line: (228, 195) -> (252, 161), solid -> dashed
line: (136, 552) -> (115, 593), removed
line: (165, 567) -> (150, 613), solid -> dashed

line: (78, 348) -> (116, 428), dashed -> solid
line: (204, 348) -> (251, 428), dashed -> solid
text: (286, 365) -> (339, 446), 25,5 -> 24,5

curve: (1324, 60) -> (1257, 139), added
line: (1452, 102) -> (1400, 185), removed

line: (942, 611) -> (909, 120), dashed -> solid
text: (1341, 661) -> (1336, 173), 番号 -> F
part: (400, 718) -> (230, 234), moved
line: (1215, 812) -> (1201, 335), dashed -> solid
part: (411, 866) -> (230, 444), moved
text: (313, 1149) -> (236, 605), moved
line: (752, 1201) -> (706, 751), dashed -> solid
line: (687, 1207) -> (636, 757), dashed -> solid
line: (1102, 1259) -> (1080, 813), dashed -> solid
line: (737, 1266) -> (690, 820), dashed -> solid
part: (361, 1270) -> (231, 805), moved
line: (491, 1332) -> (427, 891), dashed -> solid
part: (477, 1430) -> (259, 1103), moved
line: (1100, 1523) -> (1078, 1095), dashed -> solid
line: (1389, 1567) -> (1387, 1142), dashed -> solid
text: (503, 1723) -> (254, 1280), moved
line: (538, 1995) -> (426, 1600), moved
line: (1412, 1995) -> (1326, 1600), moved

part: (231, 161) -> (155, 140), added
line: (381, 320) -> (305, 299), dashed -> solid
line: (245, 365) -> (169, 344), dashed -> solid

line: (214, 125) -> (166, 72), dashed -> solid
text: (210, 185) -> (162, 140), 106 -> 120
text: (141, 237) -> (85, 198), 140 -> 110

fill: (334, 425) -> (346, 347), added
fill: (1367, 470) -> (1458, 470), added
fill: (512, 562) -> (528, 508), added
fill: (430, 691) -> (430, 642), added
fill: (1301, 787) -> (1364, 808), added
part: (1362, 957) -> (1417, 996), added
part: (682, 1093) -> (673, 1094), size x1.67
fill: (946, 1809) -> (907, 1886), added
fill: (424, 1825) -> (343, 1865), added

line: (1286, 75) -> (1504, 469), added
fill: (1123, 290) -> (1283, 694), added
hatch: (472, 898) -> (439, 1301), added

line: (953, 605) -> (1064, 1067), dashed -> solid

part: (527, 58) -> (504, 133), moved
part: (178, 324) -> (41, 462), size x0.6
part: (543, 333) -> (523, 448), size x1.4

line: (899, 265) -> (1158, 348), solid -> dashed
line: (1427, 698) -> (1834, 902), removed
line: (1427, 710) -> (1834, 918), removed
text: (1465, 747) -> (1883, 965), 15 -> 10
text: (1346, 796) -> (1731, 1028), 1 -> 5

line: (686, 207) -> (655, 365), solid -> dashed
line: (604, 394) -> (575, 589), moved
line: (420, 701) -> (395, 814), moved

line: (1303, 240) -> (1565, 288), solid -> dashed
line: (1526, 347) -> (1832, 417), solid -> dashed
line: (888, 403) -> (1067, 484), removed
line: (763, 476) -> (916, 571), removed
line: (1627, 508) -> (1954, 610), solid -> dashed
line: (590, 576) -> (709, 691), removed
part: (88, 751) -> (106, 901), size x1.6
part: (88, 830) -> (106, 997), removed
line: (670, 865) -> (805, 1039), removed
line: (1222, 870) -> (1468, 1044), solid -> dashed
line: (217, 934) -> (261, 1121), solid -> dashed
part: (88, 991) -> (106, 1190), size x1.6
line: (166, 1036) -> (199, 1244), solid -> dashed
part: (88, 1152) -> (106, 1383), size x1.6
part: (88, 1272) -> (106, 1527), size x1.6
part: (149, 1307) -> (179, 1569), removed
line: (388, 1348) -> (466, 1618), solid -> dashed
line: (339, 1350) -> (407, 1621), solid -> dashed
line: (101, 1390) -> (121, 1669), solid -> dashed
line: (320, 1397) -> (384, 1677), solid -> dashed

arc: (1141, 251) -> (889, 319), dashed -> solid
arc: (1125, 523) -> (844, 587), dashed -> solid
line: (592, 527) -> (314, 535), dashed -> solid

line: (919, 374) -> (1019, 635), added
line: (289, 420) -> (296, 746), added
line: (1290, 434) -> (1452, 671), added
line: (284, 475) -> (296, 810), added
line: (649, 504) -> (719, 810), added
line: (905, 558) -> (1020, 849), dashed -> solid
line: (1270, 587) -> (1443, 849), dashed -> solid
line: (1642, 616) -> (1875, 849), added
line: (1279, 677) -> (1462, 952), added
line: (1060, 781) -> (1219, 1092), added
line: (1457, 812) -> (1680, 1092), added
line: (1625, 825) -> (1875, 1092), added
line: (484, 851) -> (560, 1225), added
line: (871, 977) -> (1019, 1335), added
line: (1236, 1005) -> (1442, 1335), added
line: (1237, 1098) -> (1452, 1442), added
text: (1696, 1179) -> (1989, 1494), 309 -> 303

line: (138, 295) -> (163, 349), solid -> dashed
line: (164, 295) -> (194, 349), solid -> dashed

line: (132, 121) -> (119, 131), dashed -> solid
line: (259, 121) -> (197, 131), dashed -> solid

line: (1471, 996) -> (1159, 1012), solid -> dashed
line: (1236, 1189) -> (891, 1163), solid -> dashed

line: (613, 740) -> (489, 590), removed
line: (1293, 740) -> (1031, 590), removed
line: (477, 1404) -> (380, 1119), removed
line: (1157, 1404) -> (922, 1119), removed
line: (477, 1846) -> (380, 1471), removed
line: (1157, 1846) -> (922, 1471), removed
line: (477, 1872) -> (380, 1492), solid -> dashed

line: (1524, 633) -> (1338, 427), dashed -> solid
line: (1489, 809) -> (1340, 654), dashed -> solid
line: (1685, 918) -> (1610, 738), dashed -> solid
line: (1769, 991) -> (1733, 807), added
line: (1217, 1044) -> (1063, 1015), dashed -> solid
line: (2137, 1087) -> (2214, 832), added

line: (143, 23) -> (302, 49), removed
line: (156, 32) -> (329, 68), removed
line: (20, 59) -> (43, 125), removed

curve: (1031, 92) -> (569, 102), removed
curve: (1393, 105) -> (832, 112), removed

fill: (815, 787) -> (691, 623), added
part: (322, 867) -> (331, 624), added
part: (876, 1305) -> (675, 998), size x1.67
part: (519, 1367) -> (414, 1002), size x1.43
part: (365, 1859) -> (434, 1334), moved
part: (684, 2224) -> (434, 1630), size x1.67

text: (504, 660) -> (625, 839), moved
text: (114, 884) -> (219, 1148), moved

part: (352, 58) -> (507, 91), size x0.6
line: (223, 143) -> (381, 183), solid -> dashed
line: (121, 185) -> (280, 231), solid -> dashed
····················
# [EXERCISE DIRECTIONS]
Every line of the entries above that holds "fill" should be copied out.

# [EXPECTED ANSWER]
fill: (334, 425) -> (346, 347), added
fill: (1367, 470) -> (1458, 470), added
fill: (512, 562) -> (528, 508), added
fill: (430, 691) -> (430, 642), added
fill: (1301, 787) -> (1364, 808), added
fill: (946, 1809) -> (907, 1886), added
fill: (424, 1825) -> (343, 1865), added
fill: (1123, 290) -> (1283, 694), added
fill: (815, 787) -> (691, 623), added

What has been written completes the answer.